What you need to do>
1 - According to the passage on peppered moths, in what year did the Clean Air Act come into force in the UK?
2 - Write out the portion of the passage on peppered moths between "At this time" and "Birmingham and Manchester.", inclusive.
3 - Write what comes next in the passage on peppered moths, picking up after its final sentence.

At this time coal had been fuelling the industrial revolution. This put out huge amounts of air pollution, including lots of sulphur compounds. When these mixed with water vapour in the atmosphere it formed sulfuric acid, which fell as acid rain. This is not great for plants, particularly lichen, some species are very sensitive to this. The death of these light-coloured lichens and soot from the coal, led to darker tree trunks and branches in forests around big industrial cities such as Birmingham and Manchester. 

Naturalists guessed that darker carbonaria moths were better camouflaged against the darkened trees, and less likely to be eaten by birds. Burning coal was changing the environment and putting selective pressure on peppered moths making it more likely for darker forms to survive. The carbonaria form became uncommon in peppered moth populations, and the phenomenon became known as industrial melanism. Since the Clean Air Act came into force in the UK in 1956, lichens have regrown and the lighter coloured moths have become more common again. And the peppered moth has become a textbook example of evolution by natural selection.

Material provided>
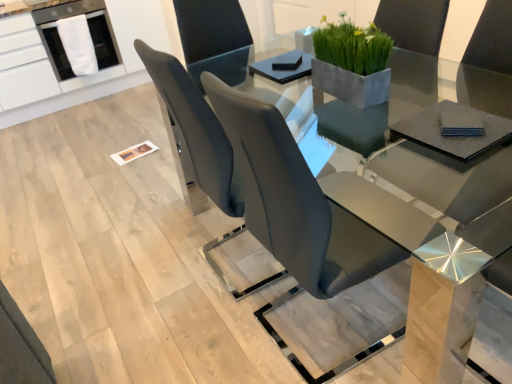
Locate an element on the screen. vacant space to the left of matte gray chair at center, marked as the first chair in a left-to-right arrangement is located at coordinates (152, 271).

List of answers>
1 - 1956

2 -
At this time coal had been fuelling the industrial revolution. This put out huge amounts of air pollution, including lots of sulphur compounds. When these mixed with water vapour in the atmosphere it formed sulfuric acid, which fell as acid rain. This is not great for plants, particularly lichen, some species are very sensitive to this. The death of these light-coloured lichens and soot from the coal, led to darker tree trunks and branches in forests around big industrial cities such as Birmingham and Manchester.

3 -
Science at work

The story of naturalists investigating this phenomenon is also a good window into how science operates. In the 1950’s scientists experimented by putting moths on trees and seeing if colour and contrast with tree trunks had an effect on a bird’s likelihood of finding and eating the moth. Part of the old maxim is to never work with animals, I imagine because you can’t tell them what to do. So often these scientists worked with dead moths, pinning or gluing them to tree trunks, and finding that moths camouflage against the trees was at work.

However these methods came under heavy criticism, and for a while peppered moths were knocked off their textbook pedestal. The main criticisms centered around scientists creating experimental situations which did not accurately reflect the real world. Dead moths can’t sense birds and fly away. And scientists had been pinning them to tree trunks (probably because it was convenient), when it was argued that peppered moths tended to hide on tree branches.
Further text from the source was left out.